◆ Dataset:
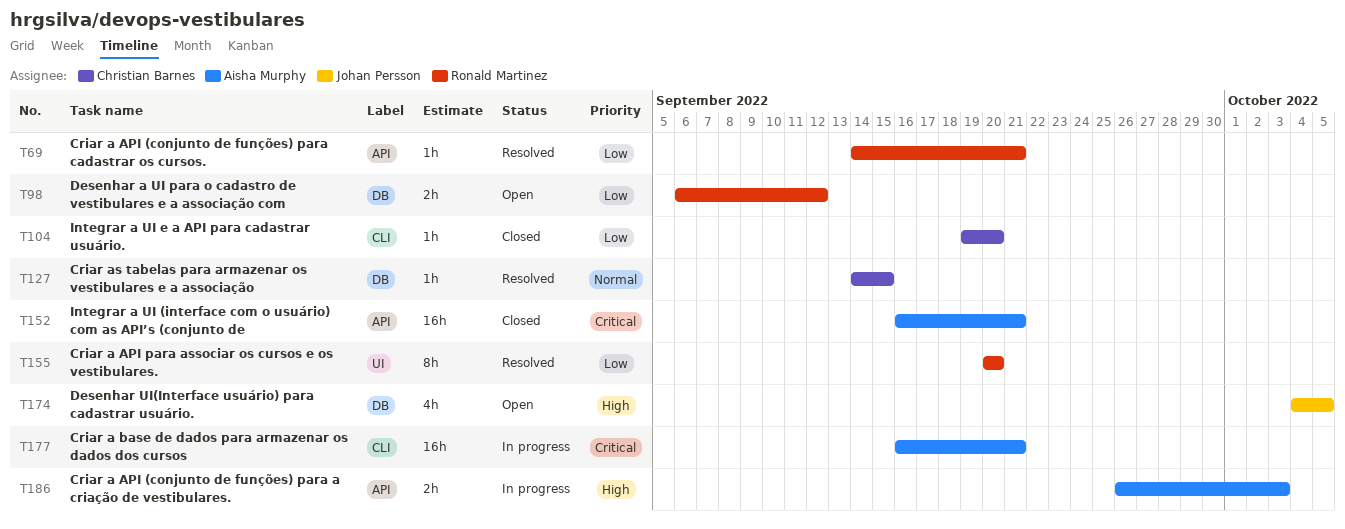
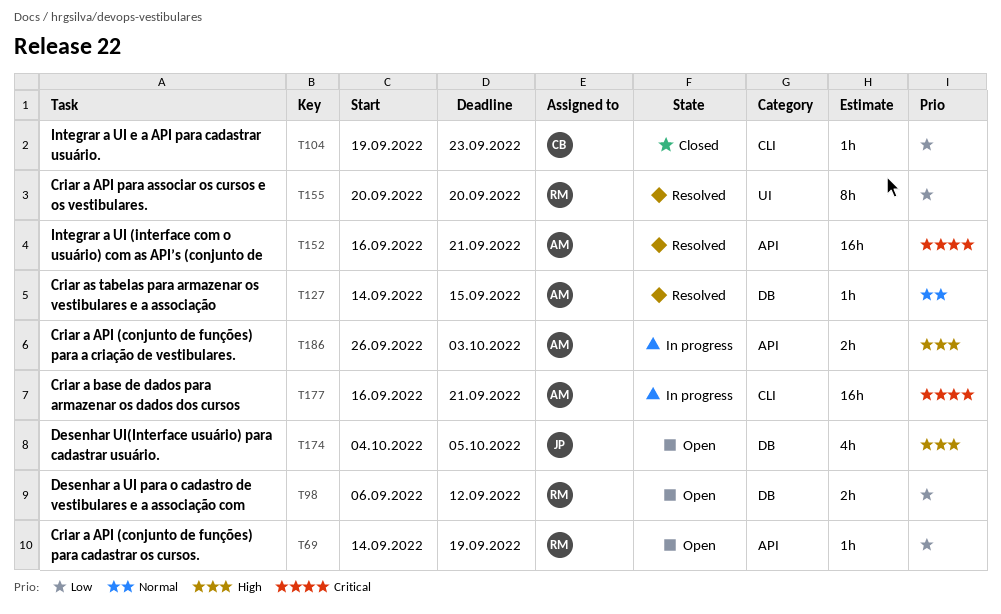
T69, status: Resolved -> Open
T69, due: Sep 21 -> Sep 19
T104, due: Sep 20 -> Sep 23
T127, owner: Christian Barnes -> Aisha Murphy
T152, status: Closed -> Resolved

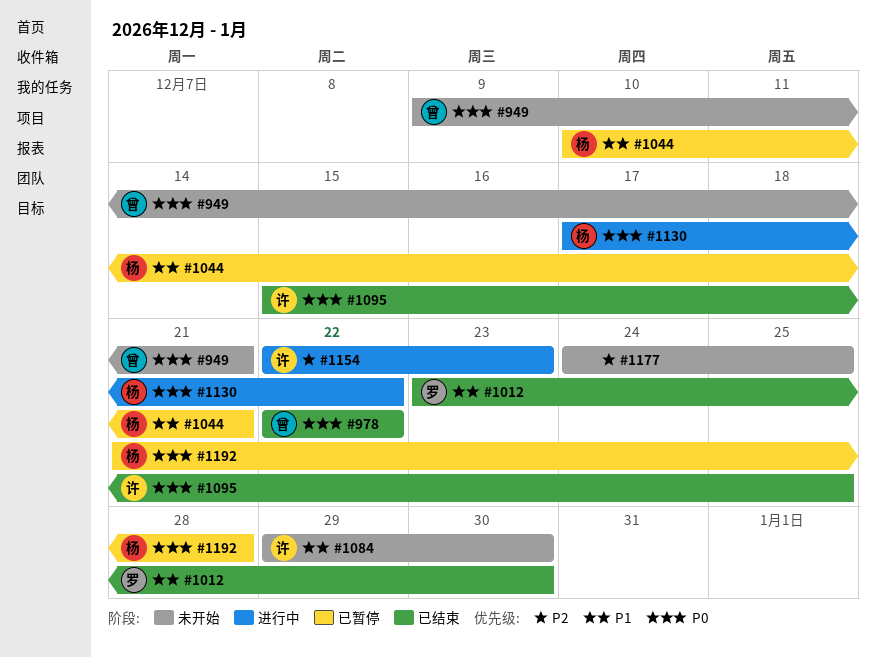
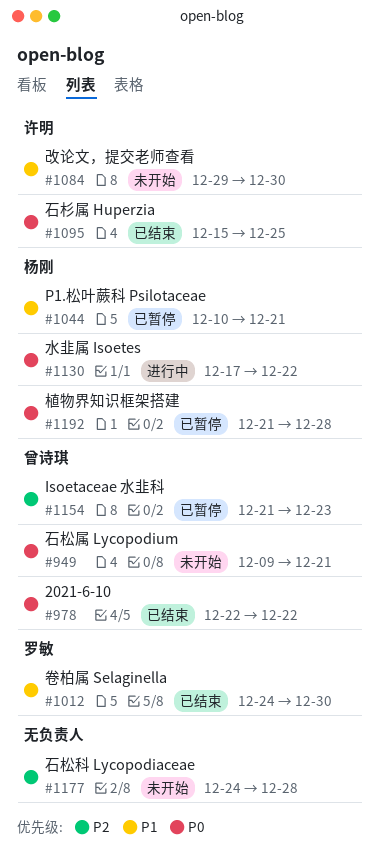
#1012, start: Dec 23 -> Dec 24
#1154, status: 进行中 -> 已暂停
#1154, owner: 许明 -> 曾诗琪
#1154, start: Dec 22 -> Dec 21
#1177, due: Dec 25 -> Dec 28

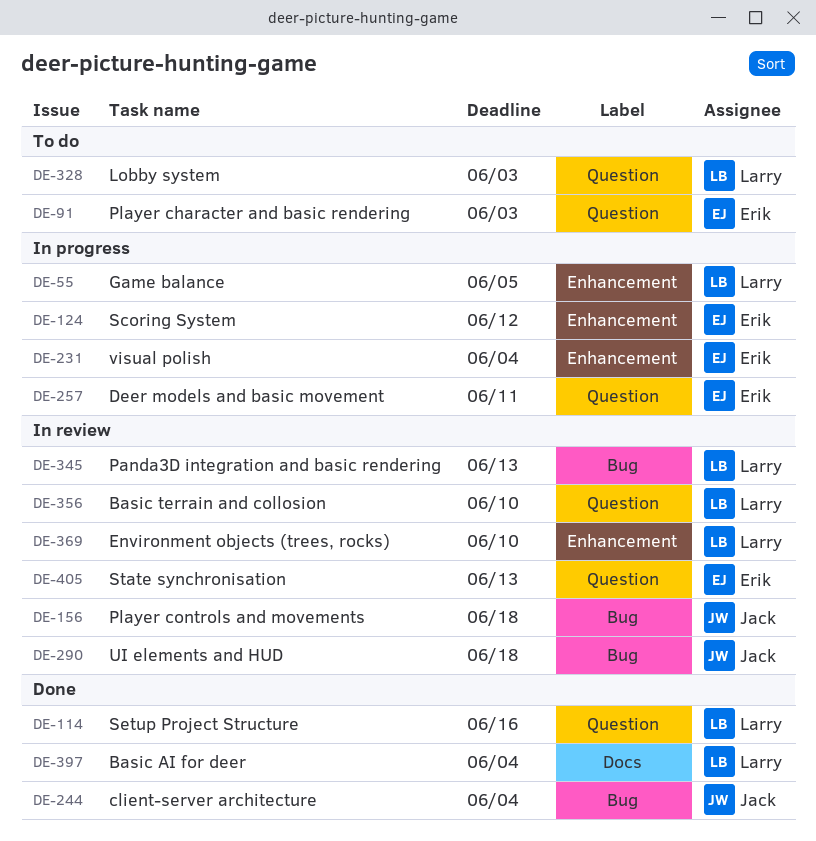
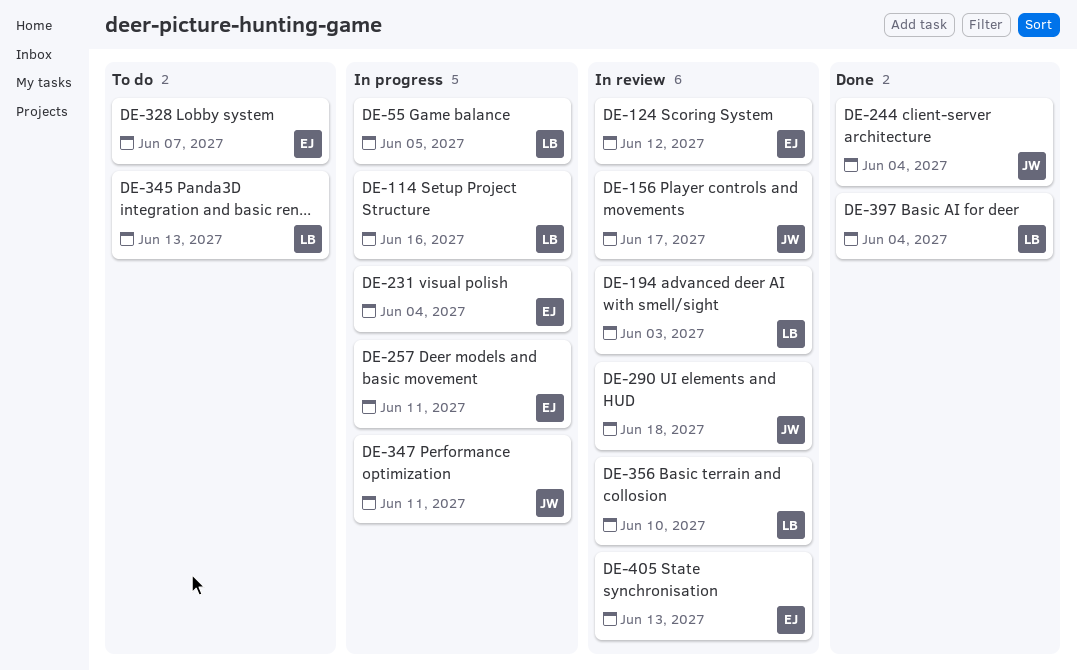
DE-91: present -> none
DE-114, status: Done -> In progress
DE-124, status: In progress -> In review
DE-156, due: Jun 18 -> Jun 17
DE-194: none -> present
DE-328, owner: Larry -> Erik
DE-328, due: Jun 3 -> Jun 7
DE-345, status: In review -> To do
DE-347: none -> present
DE-369: present -> none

◆ Work instruction: In the records above, find the line that contains "#1177, due: Dec 25 -> Dec 28", then write it out along with every line after it, exactly, through the last one. Leave the pictures out.

◆ Answer to this problem:
#1177, due: Dec 25 -> Dec 28

DE-91: present -> none
DE-114, status: Done -> In progress
DE-124, status: In progress -> In review
DE-156, due: Jun 18 -> Jun 17
DE-194: none -> present
DE-328, owner: Larry -> Erik
DE-328, due: Jun 3 -> Jun 7
DE-345, status: In review -> To do
DE-347: none -> present
DE-369: present -> none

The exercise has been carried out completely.